§ TASK OBJECTIVE
Reproduce the material from its beginning through the line containing "https://goo.gl/maps/NTNAWLsNxBxaGUmP6", with "afzuigkap" renamed to "dampkap" and everything else unchanged. Omit the pictures from your answer.

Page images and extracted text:
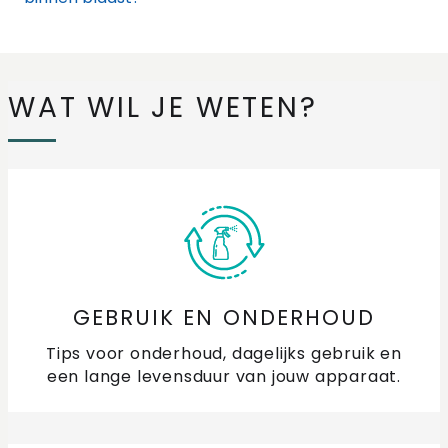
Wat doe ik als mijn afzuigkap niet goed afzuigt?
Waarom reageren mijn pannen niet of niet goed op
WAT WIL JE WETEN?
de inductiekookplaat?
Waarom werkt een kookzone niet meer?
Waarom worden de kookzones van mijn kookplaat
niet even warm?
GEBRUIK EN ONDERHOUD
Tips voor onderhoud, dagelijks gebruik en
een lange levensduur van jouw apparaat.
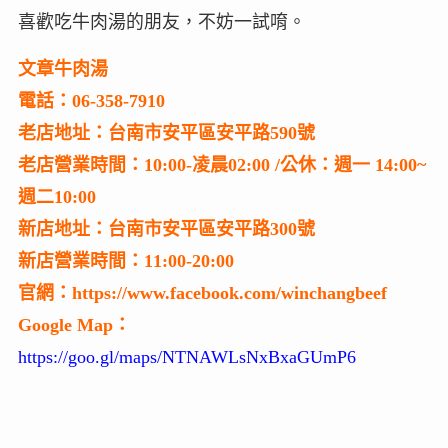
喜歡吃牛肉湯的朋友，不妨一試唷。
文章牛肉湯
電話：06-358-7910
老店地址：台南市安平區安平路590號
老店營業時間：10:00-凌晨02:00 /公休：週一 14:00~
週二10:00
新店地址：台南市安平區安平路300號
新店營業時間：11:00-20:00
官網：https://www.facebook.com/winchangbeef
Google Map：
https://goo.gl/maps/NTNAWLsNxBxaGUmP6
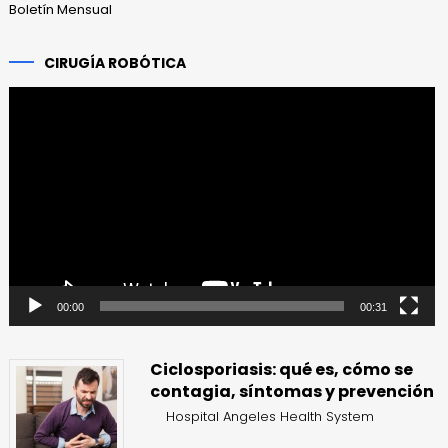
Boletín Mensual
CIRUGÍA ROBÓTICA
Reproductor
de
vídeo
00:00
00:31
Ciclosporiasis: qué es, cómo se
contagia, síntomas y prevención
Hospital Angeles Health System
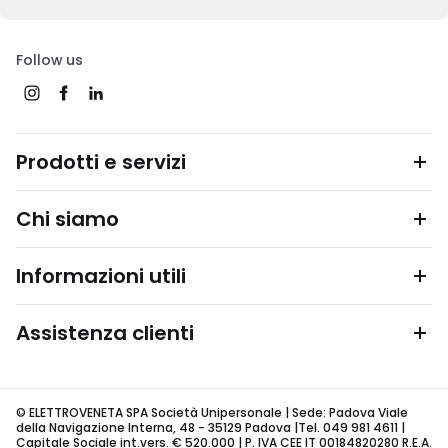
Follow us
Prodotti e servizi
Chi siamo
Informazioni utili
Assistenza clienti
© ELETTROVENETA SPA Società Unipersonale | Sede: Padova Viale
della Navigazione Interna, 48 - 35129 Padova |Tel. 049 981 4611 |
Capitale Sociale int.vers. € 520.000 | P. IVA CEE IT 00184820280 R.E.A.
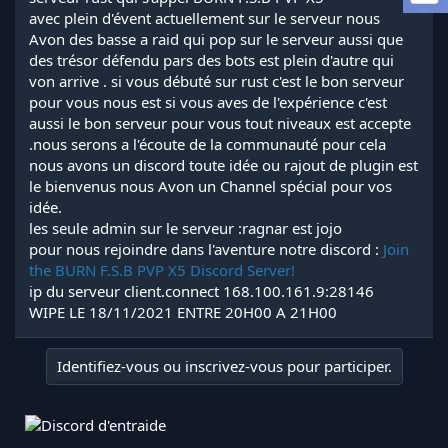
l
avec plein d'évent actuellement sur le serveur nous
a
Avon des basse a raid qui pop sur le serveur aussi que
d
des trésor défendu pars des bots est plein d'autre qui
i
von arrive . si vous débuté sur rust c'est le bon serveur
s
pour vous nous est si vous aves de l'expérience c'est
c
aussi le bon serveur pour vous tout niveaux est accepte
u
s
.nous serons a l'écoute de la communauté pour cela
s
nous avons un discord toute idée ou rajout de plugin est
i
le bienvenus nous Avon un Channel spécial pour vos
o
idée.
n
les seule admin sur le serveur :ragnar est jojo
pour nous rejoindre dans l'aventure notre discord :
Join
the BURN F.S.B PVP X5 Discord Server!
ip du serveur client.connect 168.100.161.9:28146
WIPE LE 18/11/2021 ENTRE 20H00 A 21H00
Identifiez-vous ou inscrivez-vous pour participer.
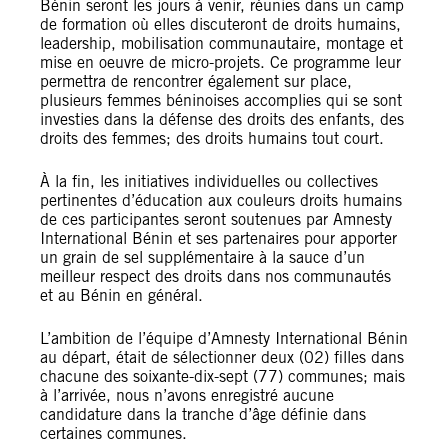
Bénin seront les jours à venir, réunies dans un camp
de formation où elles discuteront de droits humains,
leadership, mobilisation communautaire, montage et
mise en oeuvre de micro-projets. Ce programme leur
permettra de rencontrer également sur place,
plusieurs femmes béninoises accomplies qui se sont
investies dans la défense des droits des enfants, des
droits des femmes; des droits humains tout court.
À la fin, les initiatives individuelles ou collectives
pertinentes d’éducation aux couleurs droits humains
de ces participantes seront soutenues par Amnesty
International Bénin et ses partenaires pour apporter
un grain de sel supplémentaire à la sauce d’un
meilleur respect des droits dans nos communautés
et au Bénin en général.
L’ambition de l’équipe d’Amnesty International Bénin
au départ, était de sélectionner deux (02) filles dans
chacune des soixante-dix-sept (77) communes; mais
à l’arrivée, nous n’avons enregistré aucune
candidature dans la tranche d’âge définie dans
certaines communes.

§ TASK RESPONSE
Wat doe ik als mijn dampkap niet goed afzuigt?
Waarom reageren mijn pannen niet of niet goed op
WAT WIL JE WETEN?
de inductiekookplaat?
Waarom werkt een kookzone niet meer?
Waarom worden de kookzones van mijn kookplaat
niet even warm?
GEBRUIK EN ONDERHOUD
Tips voor onderhoud, dagelijks gebruik en
een lange levensduur van jouw apparaat.
喜歡吃牛肉湯的朋友，不妨一試唷。
文章牛肉湯
電話：06-358-7910
老店地址：台南市安平區安平路590號
老店營業時間：10:00-凌晨02:00 /公休：週一 14:00~
週二10:00
新店地址：台南市安平區安平路300號
新店營業時間：11:00-20:00
官網：https://www.facebook.com/winchangbeef
Google Map：
https://goo.gl/maps/NTNAWLsNxBxaGUmP6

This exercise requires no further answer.